### TO-DO ITEM
Retype each entry. Leave every word as it is.

Data records
___

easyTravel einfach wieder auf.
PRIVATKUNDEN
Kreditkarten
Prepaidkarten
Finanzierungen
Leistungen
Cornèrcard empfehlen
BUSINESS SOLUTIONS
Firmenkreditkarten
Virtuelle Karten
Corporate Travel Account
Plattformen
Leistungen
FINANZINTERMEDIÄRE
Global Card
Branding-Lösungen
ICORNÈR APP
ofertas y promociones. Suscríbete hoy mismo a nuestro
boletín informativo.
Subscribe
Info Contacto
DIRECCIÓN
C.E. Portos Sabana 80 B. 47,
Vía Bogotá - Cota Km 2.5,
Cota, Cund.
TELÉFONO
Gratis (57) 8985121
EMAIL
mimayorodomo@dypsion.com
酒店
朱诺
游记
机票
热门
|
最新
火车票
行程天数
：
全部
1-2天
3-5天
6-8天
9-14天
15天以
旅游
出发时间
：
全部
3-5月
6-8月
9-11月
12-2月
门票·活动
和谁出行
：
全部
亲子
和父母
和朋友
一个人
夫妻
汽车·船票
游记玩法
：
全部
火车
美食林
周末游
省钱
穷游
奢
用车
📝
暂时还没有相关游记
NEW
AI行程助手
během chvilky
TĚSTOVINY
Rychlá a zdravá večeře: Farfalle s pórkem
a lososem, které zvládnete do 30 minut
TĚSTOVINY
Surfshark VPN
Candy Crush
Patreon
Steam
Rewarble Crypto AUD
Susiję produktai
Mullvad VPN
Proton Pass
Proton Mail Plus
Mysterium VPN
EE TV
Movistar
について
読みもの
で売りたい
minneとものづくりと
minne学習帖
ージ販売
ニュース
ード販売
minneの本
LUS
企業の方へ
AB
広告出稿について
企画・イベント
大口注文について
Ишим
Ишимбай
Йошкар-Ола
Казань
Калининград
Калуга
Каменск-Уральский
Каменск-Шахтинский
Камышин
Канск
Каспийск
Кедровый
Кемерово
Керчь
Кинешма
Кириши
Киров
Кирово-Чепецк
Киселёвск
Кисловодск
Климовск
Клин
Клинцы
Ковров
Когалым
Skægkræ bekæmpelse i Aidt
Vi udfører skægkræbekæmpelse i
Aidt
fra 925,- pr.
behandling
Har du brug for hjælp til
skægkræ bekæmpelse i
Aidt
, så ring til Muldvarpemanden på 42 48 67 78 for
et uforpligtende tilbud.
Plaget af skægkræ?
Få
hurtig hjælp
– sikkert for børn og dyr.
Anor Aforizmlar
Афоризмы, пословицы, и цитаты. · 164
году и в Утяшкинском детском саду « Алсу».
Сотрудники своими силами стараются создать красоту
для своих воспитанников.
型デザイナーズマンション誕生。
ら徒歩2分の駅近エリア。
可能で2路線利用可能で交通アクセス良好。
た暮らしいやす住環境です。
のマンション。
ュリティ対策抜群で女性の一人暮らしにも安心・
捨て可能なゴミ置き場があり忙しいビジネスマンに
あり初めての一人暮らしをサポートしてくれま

___

### EXERCISE OUTPUT
easyTravel einfach wieder auf.
PRIVATKUNDEN
Kreditkarten
Prepaidkarten
Finanzierungen
Leistungen
Cornèrcard empfehlen
BUSINESS SOLUTIONS
Firmenkreditkarten
Virtuelle Karten
Corporate Travel Account
Plattformen
Leistungen
FINANZINTERMEDIÄRE
Global Card
Branding-Lösungen
ICORNÈR APP
ofertas y promociones. Suscríbete hoy mismo a nuestro
boletín informativo.
Subscribe
Info Contacto
DIRECCIÓN
C.E. Portos Sabana 80 B. 47,
Vía Bogotá - Cota Km 2.5,
Cota, Cund.
TELÉFONO
Gratis (57) 8985121
EMAIL
mimayorodomo@dypsion.com
酒店
朱诺
游记
机票
热门
|
最新
火车票
行程天数
：
全部
1-2天
3-5天
6-8天
9-14天
15天以
旅游
出发时间
：
全部
3-5月
6-8月
9-11月
12-2月
门票·活动
和谁出行
：
全部
亲子
和父母
和朋友
一个人
夫妻
汽车·船票
游记玩法
：
全部
火车
美食林
周末游
省钱
穷游
奢
用车
📝
暂时还没有相关游记
NEW
AI行程助手
během chvilky
TĚSTOVINY
Rychlá a zdravá večeře: Farfalle s pórkem
a lososem, které zvládnete do 30 minut
TĚSTOVINY
Surfshark VPN
Candy Crush
Patreon
Steam
Rewarble Crypto AUD
Susiję produktai
Mullvad VPN
Proton Pass
Proton Mail Plus
Mysterium VPN
EE TV
Movistar
について
読みもの
で売りたい
minneとものづくりと
minne学習帖
ージ販売
ニュース
ード販売
minneの本
LUS
企業の方へ
AB
広告出稿について
企画・イベント
大口注文について
Ишим
Ишимбай
Йошкар-Ола
Казань
Калининград
Калуга
Каменск-Уральский
Каменск-Шахтинский
Камышин
Канск
Каспийск
Кедровый
Кемерово
Керчь
Кинешма
Кириши
Киров
Кирово-Чепецк
Киселёвск
Кисловодск
Климовск
Клин
Клинцы
Ковров
Когалым
Skægkræ bekæmpelse i Aidt
Vi udfører skægkræbekæmpelse i
Aidt
fra 925,- pr.
behandling
Har du brug for hjælp til
skægkræ bekæmpelse i
Aidt
, så ring til Muldvarpemanden på 42 48 67 78 for
et uforpligtende tilbud.
Plaget af skægkræ?
Få
hurtig hjælp
– sikkert for børn og dyr.
Anor Aforizmlar
Афоризмы, пословицы, и цитаты. · 164
году и в Утяшкинском детском саду « Алсу».
Сотрудники своими силами стараются создать красоту
для своих воспитанников.
型デザイナーズマンション誕生。
ら徒歩2分の駅近エリア。
可能で2路線利用可能で交通アクセス良好。
た暮らしいやす住環境です。
のマンション。
ュリティ対策抜群で女性の一人暮らしにも安心・
捨て可能なゴミ置き場があり忙しいビジネスマンに
あり初めての一人暮らしをサポートしてくれま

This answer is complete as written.